Problems to solve —
1. For the forum post about a Django bug, decide whether each statement below agrees with it: (a) the poster's search interface had worked well for over a year; (b) the poster had already filed a bug report; (c) the error stated that DISTINCT ON expressions must match the initial ORDER BY expressions. Answer yes or no for each, quoting the deciding words from the post.
2. Answer these questions from the forum post about a Django bug:
(a) In what year did the poster think they had found a bug in perl?
(b) What error did the poster hit when trying to run the test?
(c) In the code shown, what tissue name does the query filter on?
3. Continue the forum post about a Django bug, starting after its final line of code.

Text —
* * * * * * * * *

Although I know how this sounds (it reminds me of when I thought I found a bug in perl in 2000), I think I found a bug in Django… but before I go through the effort of filing a bug report, I thought I would ask here to see if perhaps this is not a bug…
I have a rather complex database and an advanced search interface that creates queries through numerous many-to-many tables and it’s been working great for over a year now.
I recently added a feature to count distinct related table record occurrences in the joined results but I ran into a bug of my own in my code where I wasn’t counting those M:M related table records completely. When I applied a fix to supply missing fields to
.distinct()
, I couldn’t get the test to execute without hitting an InvalidColumnReference error. And though I’m supplying the same expanded dict to
.order_by()
that I am to
.distinct()
, the error claims that
SELECT DISTINCT ON expressions must match initial ORDER BY expressions
…
When I print the SQL, the place where it notes a difference has a weird
T8
reference where the model name should be, e.g.
..., "DataRepo_peakgroup"."id" ASC, T8."name" ASC, "DataRepo_compoundsynonym"."name" ASC, ...
. Note the
**T8**."name"
.
The corresponding
DISTINCT ON
has “DataRepo_compoundsynonym” instead of
T8
.
Here’s the full SQL created:
SELECT DISTINCT ON ("DataRepo_peakgroup"."name", "DataRepo_peakgroup"."id", "DataRepo_compoundsynonym"."compound_id", "DataRepo_compoundsynonym"."name", "DataRepo_compoundsynonym"."name", "DataRepo_compound"."name", "DataRepo_peakgroup_compounds"."compound_id", "DataRepo_study"."name", "DataRepo_animal_studies"."study_id") "DataRepo_peakgroup"."id", "DataRepo_peakgroup"."name", "DataRepo_peakgroup"."formula", "DataRepo_peakgroup"."msrun_id", "DataRepo_peakgroup"."peak_group_set_id" FROM "DataRepo_peakgroup" INNER JOIN "DataRepo_msrun" ON ("DataRepo_peakgroup"."msrun_id" = "DataRepo_msrun"."id") INNER JOIN "DataRepo_sample" ON ("DataRepo_msrun"."sample_id" = "DataRepo_sample"."id") INNER JOIN "DataRepo_tissue" ON ("DataRepo_sample"."tissue_id" = "DataRepo_tissue"."id") LEFT OUTER JOIN "DataRepo_peakgroup_compounds" ON ("DataRepo_peakgroup"."id" = "DataRepo_peakgroup_compounds"."peakgroup_id") LEFT OUTER JOIN "DataRepo_compound" ON ("DataRepo_peakgroup_compounds"."compound_id" = "DataRepo_compound"."id") LEFT OUTER JOIN "DataRepo_compoundsynonym" ON ("DataRepo_compound"."id" = "DataRepo_compoundsynonym"."compound_id") LEFT OUTER JOIN "DataRepo_compound" T8 ON ("DataRepo_compoundsynonym"."compound_id" = T8."id") INNER JOIN "DataRepo_animal" ON ("DataRepo_sample"."animal_id" = "DataRepo_animal"."id") LEFT OUTER JOIN "DataRepo_animal_studies" ON ("DataRepo_animal"."id" = "DataRepo_animal_studies"."animal_id") LEFT OUTER JOIN "DataRepo_study" ON ("DataRepo_animal_studies"."study_id" = "DataRepo_study"."id") WHERE UPPER("DataRepo_tissue"."name"::text) = UPPER(Brain) ORDER BY "DataRepo_peakgroup"."name" ASC, "DataRepo_peakgroup"."id" ASC, T8."name" ASC, "DataRepo_compoundsynonym"."name" ASC, "DataRepo_compound"."name" ASC, "DataRepo_peakgroup_compounds"."compound_id" ASC, "DataRepo_study"."name" ASC, "DataRepo_animal_studies"."study_id" ASC
And here’s the code that generates it:
q_exp = Q(msrun__sample__tissue__name__iexact="brain")

* * * * * * * * *

(Transcribed page contents)

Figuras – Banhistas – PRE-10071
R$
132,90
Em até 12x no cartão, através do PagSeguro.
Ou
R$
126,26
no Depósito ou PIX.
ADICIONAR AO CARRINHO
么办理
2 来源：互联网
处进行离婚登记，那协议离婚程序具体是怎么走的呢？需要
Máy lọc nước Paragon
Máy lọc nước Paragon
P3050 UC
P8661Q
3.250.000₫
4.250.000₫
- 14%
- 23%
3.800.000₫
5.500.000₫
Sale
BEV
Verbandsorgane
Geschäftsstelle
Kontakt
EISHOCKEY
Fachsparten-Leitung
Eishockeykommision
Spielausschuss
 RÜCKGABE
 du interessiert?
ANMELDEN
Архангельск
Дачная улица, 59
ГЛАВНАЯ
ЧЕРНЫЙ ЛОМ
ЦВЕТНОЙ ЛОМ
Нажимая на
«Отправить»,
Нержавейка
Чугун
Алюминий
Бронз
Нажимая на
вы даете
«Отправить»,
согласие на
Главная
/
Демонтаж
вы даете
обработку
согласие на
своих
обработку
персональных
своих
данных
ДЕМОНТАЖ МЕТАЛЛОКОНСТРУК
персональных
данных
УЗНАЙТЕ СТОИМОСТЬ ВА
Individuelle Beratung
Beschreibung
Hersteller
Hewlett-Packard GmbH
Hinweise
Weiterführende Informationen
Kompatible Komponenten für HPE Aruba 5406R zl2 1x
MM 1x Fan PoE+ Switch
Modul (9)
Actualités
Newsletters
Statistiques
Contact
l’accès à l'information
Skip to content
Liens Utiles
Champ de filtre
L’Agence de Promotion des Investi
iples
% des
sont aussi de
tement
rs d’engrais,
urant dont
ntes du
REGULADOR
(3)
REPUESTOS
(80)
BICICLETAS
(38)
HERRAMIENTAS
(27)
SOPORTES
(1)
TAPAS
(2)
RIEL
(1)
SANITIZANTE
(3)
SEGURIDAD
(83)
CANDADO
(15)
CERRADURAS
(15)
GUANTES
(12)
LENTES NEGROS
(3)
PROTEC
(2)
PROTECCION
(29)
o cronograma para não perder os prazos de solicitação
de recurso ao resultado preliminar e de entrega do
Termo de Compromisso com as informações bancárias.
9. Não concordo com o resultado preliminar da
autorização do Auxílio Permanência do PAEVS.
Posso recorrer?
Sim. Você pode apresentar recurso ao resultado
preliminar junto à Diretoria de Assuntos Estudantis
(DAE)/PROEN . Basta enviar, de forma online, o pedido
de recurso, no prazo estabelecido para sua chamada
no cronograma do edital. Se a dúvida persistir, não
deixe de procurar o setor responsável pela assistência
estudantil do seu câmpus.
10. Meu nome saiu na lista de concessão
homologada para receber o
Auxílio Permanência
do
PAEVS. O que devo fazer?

* * * * * * * * *

Per-task outputs —
1.
(a) Yes: "it’s been working great for over a year now"
(b) No: "before I go through the effort of filing a bug report, I thought I would ask here"
(c) Yes: "SELECT DISTINCT ON expressions must match initial ORDER BY expressions"

2.
(a) 2000
(b) InvalidColumnReference
(c) brain

3.
fmt_distinct_fields = ['name', 'pk', 'compounds__synonyms__compound', 'compounds__synonyms__name', 'compounds__synonyms__pk', 'compounds__name', 'compounds__pk', 'msrun__sample__animal__studies__name', 'msrun__sample__animal__studies__pk']
all_fields = ['name', 'pk', 'compounds__synonyms__compound', 'compounds__synonyms__name', 'compounds__synonyms__pk', 'compounds__name', 'compounds__pk', 'msrun__sample__animal__studies__name', 'msrun__sample__animal__studies__pk', 'msrun__sample__animal__name', 'peak_data__labeled_element', 'compounds__name', 'msrun__sample__name', 'msrun__sample__tissue__name', 'msrun__sample__animal__tracer_compound__name', 'msrun__sample__animal__studies__name', 'msrun__sample__animal__feeding_status', 'msrun__sample__animal__tracer_infusion_rate', 'msrun__sample__animal__tracer_infusion_concentration']
PeakGroup.objects.filter(q_exp).order_by(*fmt_distinct_fields).distinct(*fmt_distinct_fields).values_list(*all_fields)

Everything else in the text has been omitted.